Oh, Warsil, I thought. Still, it was better to be safe than sorry. I allowed my broken-down old horse to close in a bit with the citizens before identifying myself. There was always the possibility that they would shoot me down with a crossbow or something, but that’s what magic is for, after all.

It was during this time that I heard another voice mutter, much more quietly, “Better hope he’s no sorcerer, or we’ll hang him like the last one.”

The words died in my throat even as I opened my mouth to speak. Superstitious folk in a tiny town on the edge of nowhere… the total earnest lack of irony left a foul taste in my mouth. Surely everyone knew that a sorcerer was no one to be trifled with, and certainly not one to be hanged like some common criminal.
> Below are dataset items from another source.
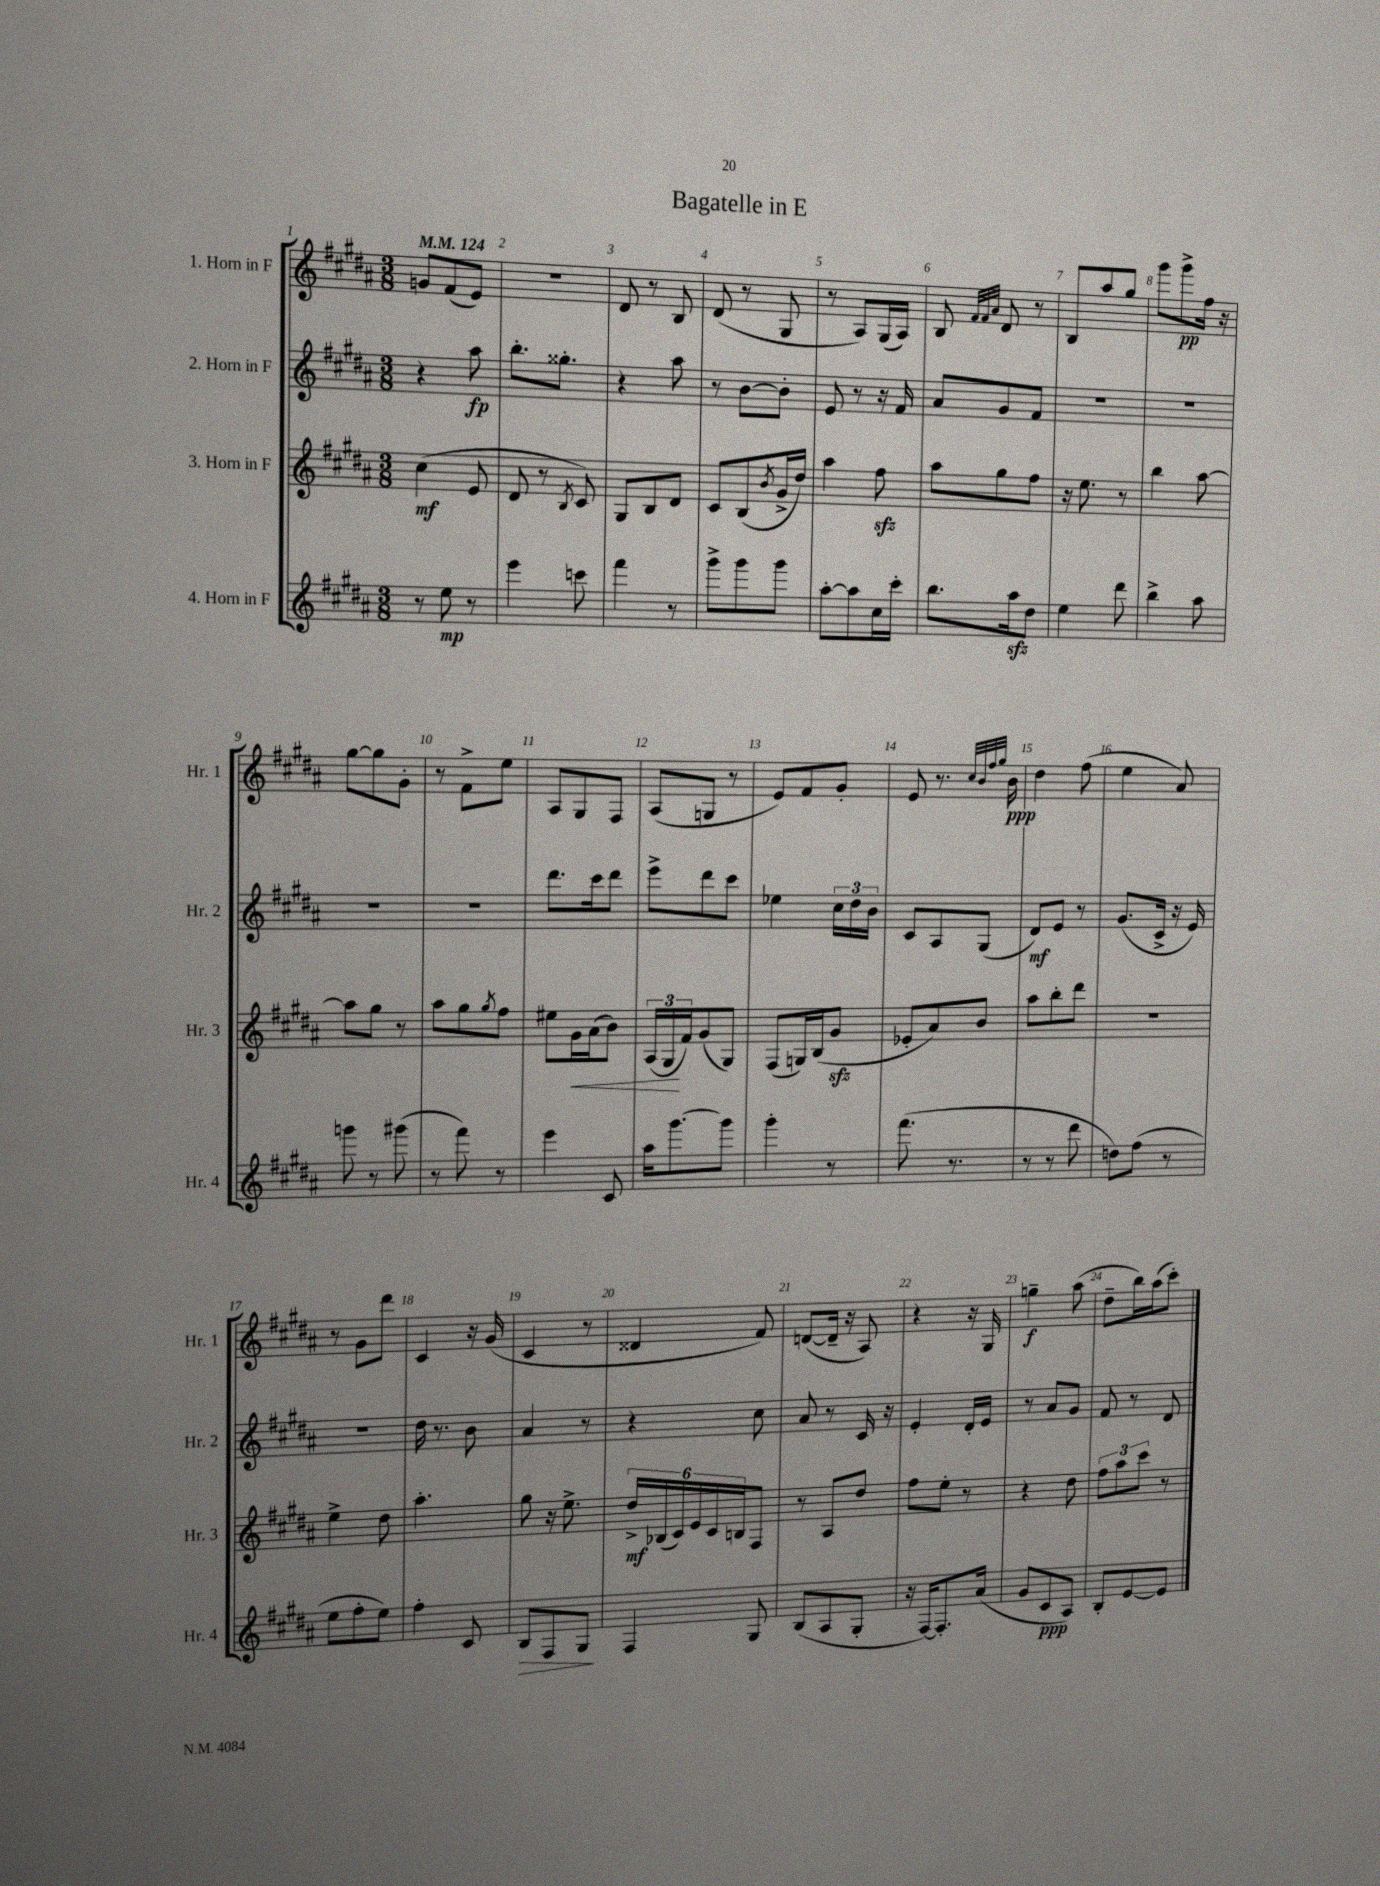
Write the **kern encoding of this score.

**kern	**dynam	**kern	**dynam	**kern	**dynam	**kern	**dynam
*part4	*part4	*part3	*part3	*part2	*part2	*part1	*part1
*staff4	*staff4	*staff3	*staff3	*staff2	*staff2	*staff1	*staff1
*I"4. Horn in F	*	*I"3. Horn in F	*	*I"2. Horn in F	*	*I"1. Horn in F	*
*I'Hr. 4	*	*I'Hr. 3	*	*I'Hr. 2	*	*I'Hr. 1	*
*clefG2	*	*clefG2	*	*clefG2	*	*clefG2	*
*k[f#c#g#d#a#]	*	*k[f#c#g#d#a#]	*	*k[f#c#g#d#a#]	*	*k[f#c#g#d#a#]	*
*M3/8	*	*M3/8	*	*M3/8	*	*M3/8	*
*MM124	*	*MM124	*	*MM124	*	*MM124	*
=1	=1	=1	=1	=1	=1	=1	=1
8r	.	(4cc#\	mf	4r	.	8gn/L	.
8ee\	mp	.	.	.	.	(8f#/	.
8r	.	8e/	.	8aa#\	fp	8e/J)	.
=2	=2	=2	=2	=2	=2	=2	=2
4eee\	.	8d#/	.	8.bb'\L	.	4.r	.
.	.	8r	.	.	.	.	.
.	.	.	.	8.gg##X'\J	.	.	.
.	.	8qB/	.	.	.	.	.
8cccn\	.	8c#/)	.	.	.	.	.
=3	=3	=3	=3	=3	=3	=3	=3
4fff#\	.	8G#/L	.	4r	.	8d#/	.
.	.	8B/	.	.	.	8r	.
8r	.	8d#/J	.	8aa#\	.	8B/	.
=4	=4	=4	=4	=4	=4	=4	=4
8ggg#^\L	.	8c#/L	.	8r	.	(8d#/	.
8ggg#\	.	(8B/	.	[8b\L	.	8r	.
.	.	8qb/	.	.	.	.	.
8ggg#\J	.	16g#^/L	.	8b'\J]	.	8G#/	.
.	.	16dd#/JJ)	.	.	.	.	.
=5	=5	=5	=5	=5	=5	=5	=5
[8aa#'\L	.	4aa#\	.	8e/	.	8r	.
8aa#\]	.	.	.	8r	.	8A#/L)	.
16cc#\L	.	8ff#zz\	.	16r	.	(16G#/L	.
16ccc#'\JJ	.	.	.	16f#/	.	16A#/JJ)	.
=6	=6	=6	=6	=6	=6	=6	=6
8.bb\L	.	8aa#\L	.	8a#/L	.	8B/	.
.	.	.	.	.	.	32qqf#/LLL	.
.	.	.	.	.	.	32qqf#/	.
.	.	.	.	.	.	32qqa#/JJJ	.
.	.	8gg#\	.	8g#/	.	8d#/	.
16aa#zz\k	.	.	.	.	.	.	.
8dd#\J	.	8ff#\J	.	8f#/J	.	8r	.
=7	=7	=7	=7	=7	=7	=7	=7
4ee\	.	16r	.	4.r	.	8B/L	.
.	.	8.ee\	.	.	.	.	.
.	.	.	.	.	.	8aa#/	.
8ddd#\	.	8r	.	.	.	8gg#/J	.
=8	=8	=8	=8	=8	=8	=8	=8
4bb^\	.	4bb\	.	4.r	.	8ggg#\L	.
.	.	.	.	.	.	8ggg#^\	pp
8aa#\	.	[8aa#\	.	.	.	16ff#\Jk	.
.	.	.	.	.	.	16r	.
!!LO:LB:g=z
=9	=9	=9	=9	=9	=9	=9	=9
8gggn\	.	8aa#\L]	.	4.r	.	[8gg#\L	.
8r	.	8gg#\J	.	.	.	8gg#\]	.
(8ggg#X\	.	8r	.	.	.	8g#'\J	.
=10	=10	=10	=10	=10	=10	=10	=10
8r	.	8aa#\L	.	4.r	.	8r	.
8fff#\)	.	8gg#\	.	.	.	8f#^\L	.
.	.	8qgg#/	.	.	.	.	.
8r	.	8ff#\J	.	.	.	8ee\J	.
=11	=11	=11	=11	=11	=11	=11	=11
4eee\	.	8ee#X\L	.	8.ddd#\L	.	8A#/L	.
!	!	!	!LO:HP:b	!	!	!	!
.	.	16g#\L	<	.	.	8G#/	.
.	.	(16a#\J	.	16ccc#\k	.	.	.
8c#/	.	8b\J)	.	8ddd#\J	.	8F#/J	.
=12	=12	=12	=12	=12	=12	=12	=12
16aa#\KL	.	(24A#/LL	.	8eee^\L	.	(8A#/L	.
.	.	24G#/	.	.	.	.	.
[8.ggg#\	.	.	.	.	.	.	.
.	.	24f#/J)	[	.	.	.	.
.	.	(8g#/	.	8ddd#\	.	8Gn/J	.
8ggg#\J]	.	8G#/J)	.	8ccc#\J	.	8r	.
=13	=13	=13	=13	=13	=13	=13	=13
4ggg#'\	.	(8F#/L	.	4ee-X\	.	8e/L)	.
.	.	16Gn/L)	.	.	.	8f#/	.
.	.	(16B/J	.	.	.	.	.
8r	.	8g#zz/J	.	24cc#\LL	.	8g#'/J	.
.	.	.	.	24dd#\	.	.	.
.	.	.	.	24b\JJ	.	.	.
=14	=14	=14	=14	=14	=14	=14	=14
(8.fff#\	.	8e-X'/L	.	8c#/L	.	8e/	.
.	.	8a#/)	.	8A#/	.	8.r	.
8.r	.	.	.	.	.	.	.
.	.	8b/J	.	(8G#/J	.	.	.
.	.	.	.	.	.	32qqcc#/LLL	.
.	.	.	.	.	.	32qqb/	.
.	.	.	.	.	.	32qqff#/	.
.	.	.	.	.	.	32qqgg#/JJJ	.
.	.	.	.	.	.	16b\	ppp
=15	=15	=15	=15	=15	=15	=15	=15
8r	.	8aa#\L	.	8d#/L)	mf	4dd#\	.
8r	.	8bb'\	.	8e/J	.	.	.
8ddd#\	.	8ddd#\J	.	8r	.	(8ff#\	.
=16	=16	=16	=16	=16	=16	=16	=16
8ddn\L)	.	4.r	.	(8.g#/L	.	4ee\	.
(8ff#\J	.	.	.	.	.	.	.
.	.	.	.	16c#^/Jk	.	.	.
8r	.	.	.	16r	.	8a#/)	.
.	.	.	.	16e/)	.	.	.
!!LO:LB:g=z
=17	=17	=17	=17	=17	=17	=17	=17
8ee\L	.	4ee^\	.	4.r	.	8r	.
8ff#'\	.	.	.	.	.	8g#\L	.
8ee\J)	.	8dd#\	.	.	.	8ddd#\J	.
=18	=18	=18	=18	=18	=18	=18	=18
4ff#'\	.	4.aa#'\	.	16dd#\	.	4c#/	.
.	.	.	.	8.r	.	.	.
8c#/	.	.	.	8b\	.	16r	.
.	.	.	.	.	.	(16g#/	.
=19	=19	=19	=19	=19	=19	=19	=19
!	!LO:HP:b	!	!	!	!	!	!
8B/L	>	8gg#\	.	4a#/	.	4c#/	.
8F#/	.	16r	.	.	.	.	.
.	.	8.ee^\	.	.	.	.	.
8G#/J	.	.	.	8r	.	8r	.
.	]	.	.	.	.	.	.
=20	=20	=20	=20	=20	=20	=20	=20
4F#/	.	24dd#^/LL	mf	4r	.	4d##X/	.
.	.	(24B-X/	.	.	.	.	.
.	.	24c#/)	.	.	.	.	.
.	.	24e/	.	.	.	.	.
.	.	24c#/	.	.	.	.	.
.	.	24Bn/J	.	.	.	.	.
8G#/	.	8F#/J	.	8cc#\	.	8f#/)	.
=21	=21	=21	=21	=21	=21	=21	=21
(8B/L	.	8r	.	8a#/	.	([8dn/L	.
8A#/	.	8A#/L	.	8r	.	16d~/Jk]	.
.	.	.	.	.	.	16r	.
8G#'/J	.	8dd#/J	.	16c#/	.	8A#/)	.
.	.	.	.	16r	.	.	.
=22	=22	=22	=22	=22	=22	=22	=22
16r	.	8ff#\L	.	4e'/	.	4r	.
[16F#/KL)	.	.	.	.	.	.	.
8.F#'/]	.	8ee'\J	.	.	.	.	.
.	.	8r	.	16d#'/LL	.	16r	.
(16a#/Jk	.	.	.	16e/JJ	.	16G#/	.
=23	=23	=23	=23	=23	=23	=23	=23
8g#/L	.	4r	.	8r	.	4ggn~\	f
8c#/	ppp	.	.	8a#/L	.	.	.
8A#/J)	.	8dd#\	.	8g#/J	.	(8aa#\	.
=24	=24	=24	=24	=24	=24	=24	=24
8B'/L	.	12ff#\L	.	8f#/	.	8dd#~\L	.
.	.	12aa#\	.	.	.	.	.
[8e/	.	.	.	8r	.	16bb\L)	.
.	.	12ccc#\J	.	.	.	.	.
.	.	.	.	.	.	(16aa#\J	.
8e/J]	.	8r	.	8d#/	.	8ccc#'\J)	.
==	==	==	==	==	==	==	==
*-	*-	*-	*-	*-	*-	*-	*-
“Identify yourself, stranger, or this will be the end of you,” the feminine voice warned.

My brain whirled, searching for an answer. Was a flat-out lie the best option? Did I instead try to misdirect, throwing them off my scent until I could reveal the true extent of my power?

I licked my lips, which immediately chapped in the wind. Was it my imagination, or could I actually hear that woman’s hand trembling on the trigger of a crossbow? Desperately, I spat out words, hoping that they would make some kind of sense.

“My name is… D’Arden Tal!” I shouted. “I’m an Arbiter! Don’t shoot… for Arangoth’s sake, don’t shoot!